One of the ways to solve this is to give up the $\sigma$-additivity of the measure. Another way is to use Borel codes. Borel codes are effective recipes to make sets of real numbers, we take not just any unions and intersections and complements (like we would normally), but we also "keep track" of what we did so far.

Fortunately there is always a surjective map from the real numbers onto Borel codes, so even without choice there are not too many of them (even if all sets are Borel, not all of them have codes). There is quite a rich theory about these sets and how we can develop a measure on them, you can read it on Fremlin, Measure Theory, vol. 5.

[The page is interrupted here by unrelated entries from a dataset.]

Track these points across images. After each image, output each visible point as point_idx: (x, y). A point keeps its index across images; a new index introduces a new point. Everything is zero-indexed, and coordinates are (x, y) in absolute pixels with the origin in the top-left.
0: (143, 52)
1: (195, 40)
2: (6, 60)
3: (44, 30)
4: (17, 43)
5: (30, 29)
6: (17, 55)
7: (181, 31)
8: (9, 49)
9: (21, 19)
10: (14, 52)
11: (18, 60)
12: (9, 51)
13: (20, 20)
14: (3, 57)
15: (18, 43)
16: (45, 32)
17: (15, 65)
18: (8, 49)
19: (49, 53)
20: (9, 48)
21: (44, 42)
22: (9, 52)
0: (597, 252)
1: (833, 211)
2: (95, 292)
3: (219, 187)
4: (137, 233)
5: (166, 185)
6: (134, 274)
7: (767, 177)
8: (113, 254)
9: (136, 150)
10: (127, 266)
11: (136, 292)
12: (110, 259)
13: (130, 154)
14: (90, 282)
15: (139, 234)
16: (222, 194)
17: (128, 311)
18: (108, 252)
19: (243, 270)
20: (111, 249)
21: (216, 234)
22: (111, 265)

I should also note that I recently discovered that it is consistent with ZF that:

  1. Every countable union of countable sets of real numbers is countable;
  2. Every set of real numbers is Borel (in the sense that the smallest $\sigma$-algebra containing the open sets is $\mathcal P(\mathbb R)$)
  3. The cofinality of $\omega_1$ is countable. Namely, $\omega_1$ is the countable union of countable ordinals.

Therefore measure theory can get screwed even if the real numbers are not a countable union of countable sets.

In terms of choice principles, the axiom of countable choice is usually enough to conclude that measure theory behaves nicely, and dependent choice (which is slightly stronger) is certainly enough to develop almost all classical analysis and basic measure theory. Both would imply that $\omega_1$ is regular and that not all sets of real numbers are Borel.